The Vault Dweller said...

It's depressing that a 7-year old is already thinking like that. Though based on the parent's pondering reaction, I suppose it was to be expected.

rcocean said...

I'm never convinced these letters are real. Don't all these advise columnists make them up?

Narr said...

Made up questions? If so, Ann Landers (or was it her sis, Abby?) had a strange imagination.

The one that sticks with me is the virginal young newlywed, whose husband makes her take cold baths before sex, and lie perfectly still and quiet during. Is that normal? BTW, he's a mortician . . .

Stephen King has nothing.

Narayanan said...

Wait === does not automatic mean with motion sensor ? you just walk up and ....

Bunkypotatohead said...

The button doesn't care who pushes it.

I'm Not Sure said...

"I discovered that doors to most businesses here in San Francisco are set to 'push to enter/pull to exit', rather than the opposite as I’d grown up with in New England. I think it’s because in places where you have snow, the door acts as a barrier - wind can’t blow it open and allow drafts and snow/sleet to accumulate, and by pushing the door open upon leaving, it automatically clears any debris from your path."

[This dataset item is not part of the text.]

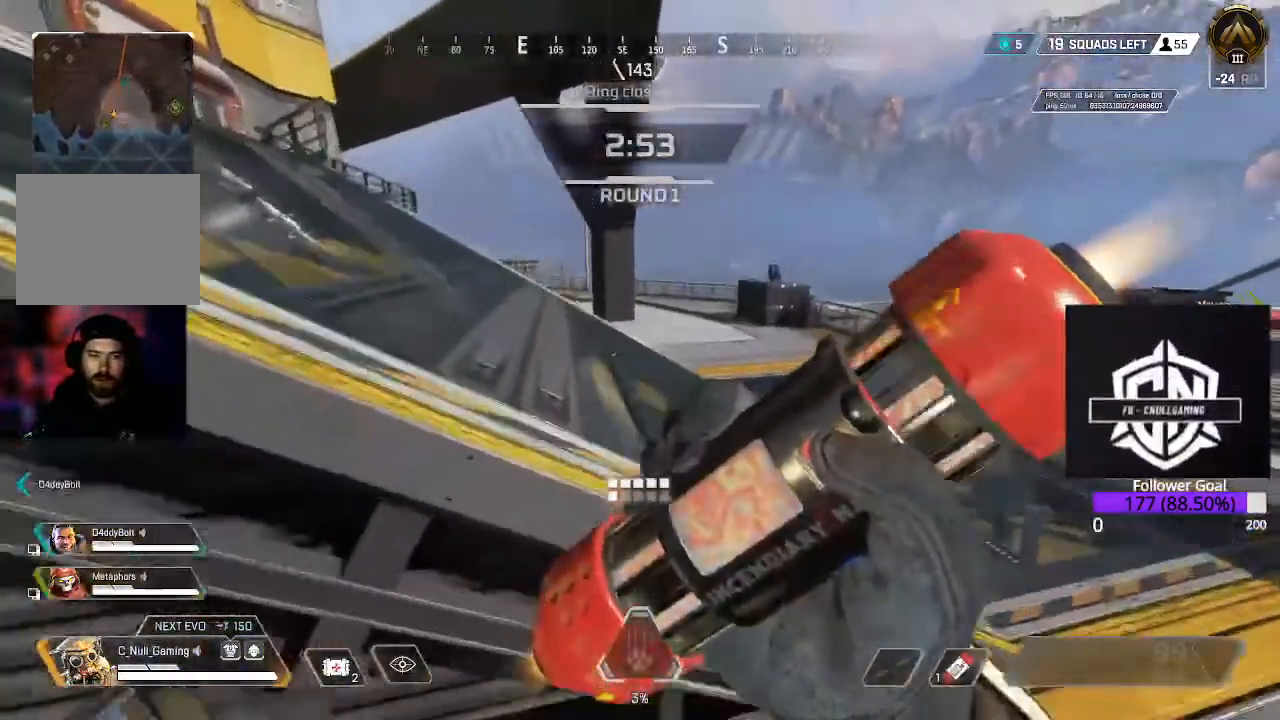
{"dt_ms": 500, "buttons": ["L3"], "left_stick": "up", "right_stick": "center", "events": [[33, "left_stick", "up"], [117, "L3", "down"], [183, "right_stick", "up-left"], [250, "L3", "up"], [333, "right_stick", "center"], [367, "L3", "down"]]}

Business egresses are typically set up to be "push to exit, pull to enter" in order to avoid the situation where an emergency (such as a fire) results in the exits being blocked because of a crush of humanity all trying to get out of the building at one time jamming up in front of the door, making it impossible to pull the door open.

Ralph L said...

I've seen outward opening doors on Scandinavian houses on TV. What do they do when 3+ feet of snow block the door?

gpm said...

Haven't seen her column/posts/whatever for years, but I always loved Miss Manners. Even bought a second-hand copy of her Guide to Excruciatingly Correct Behavior to make sure I wasn't committing any gross faux pas in issuing engraved invitations to and then conducting my exquisite fiftieth birthday party at (OK, I'm bragging a bit here) the Harvard Club in Boston (though I think my instincts were, well, excruciatingly correct: The invitations just requested the pleasure of the invitee's company for light refreshments, with no vulgar RSVP cards or any reference to the occasion, and the HC is located on the verge of, shudder, the Fenway). The party was, BTW, a great success, despite a blizzard earlier in the day preceding the event, though I got distracted and hardly ate any of the wonderful food I had ordered and got a bit, um, tipsy as a result.

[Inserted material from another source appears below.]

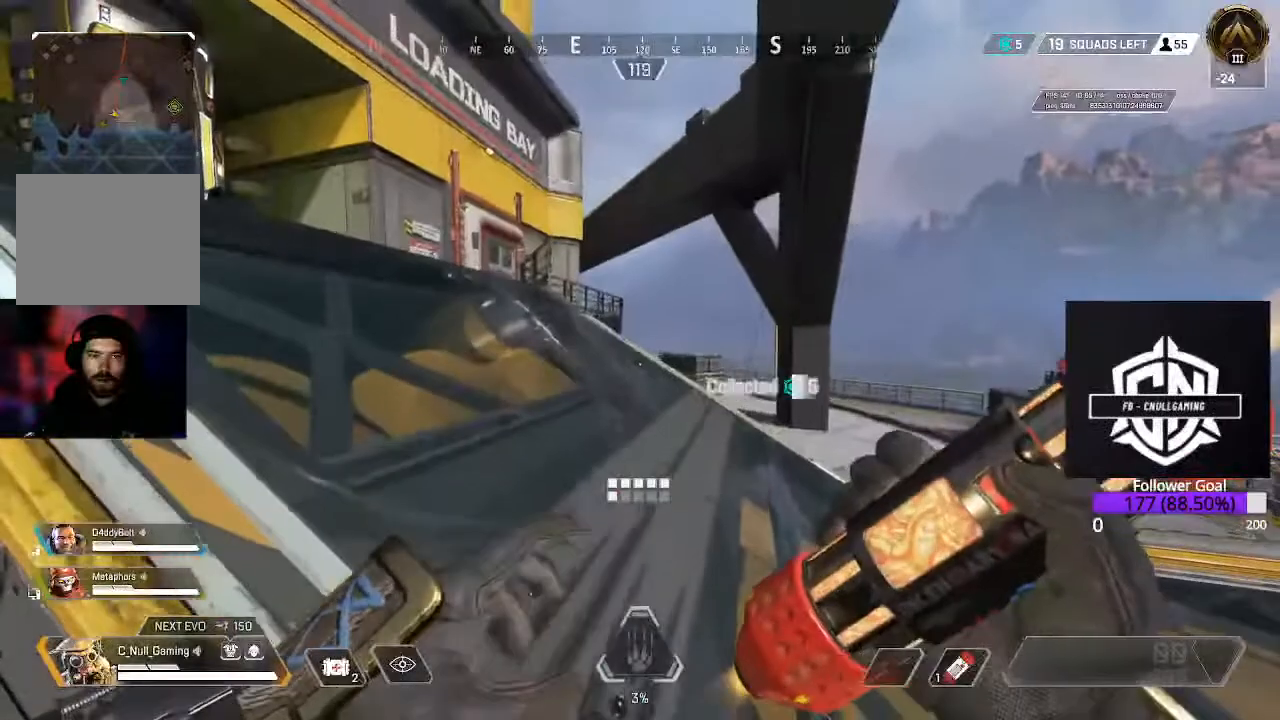
{"dt_ms": 500, "buttons": [], "left_stick": "up", "right_stick": "center", "events": [[17, "L3", "up"], [217, "B", "down"], [367, "B", "up"]]}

My favorite Miss Manners story of all time, though I'm not sure I'm getting all of the details right. The question posed to MM related to a second marriage and an issue about the children of the first marriage "bringing up the gifts" during the ceremony. Lapsed Catholic or no, you would immediately understand the reference, i.e., the bringing up of the communion "gifts." MM, however, freaked out and thought the parties were talking about some obscenely vulgar idea of displaying wedding gifts during the ceremony.

There was a quiet apology a few days later.

--gpm

gpm said...

For two years as an undergrad, I Iived in a dorm with unisex bathrooms. There were separate showers with separate changing rooms in front of the shower, which was nice. The toilets were in separate stalls, which all had little signs saying something like "notwithstanding any advertising to the contrary, flush NOTHING down the toilet." Not directed at us, but we all knew what they were talking about.

My first year at law school, I lived in a room in a hideous Gropius dorm that had group showers. One guy had a girl living with him in our hideous dorm rooms. If she didn't give a shit about the group showers, I didn't give a shit either.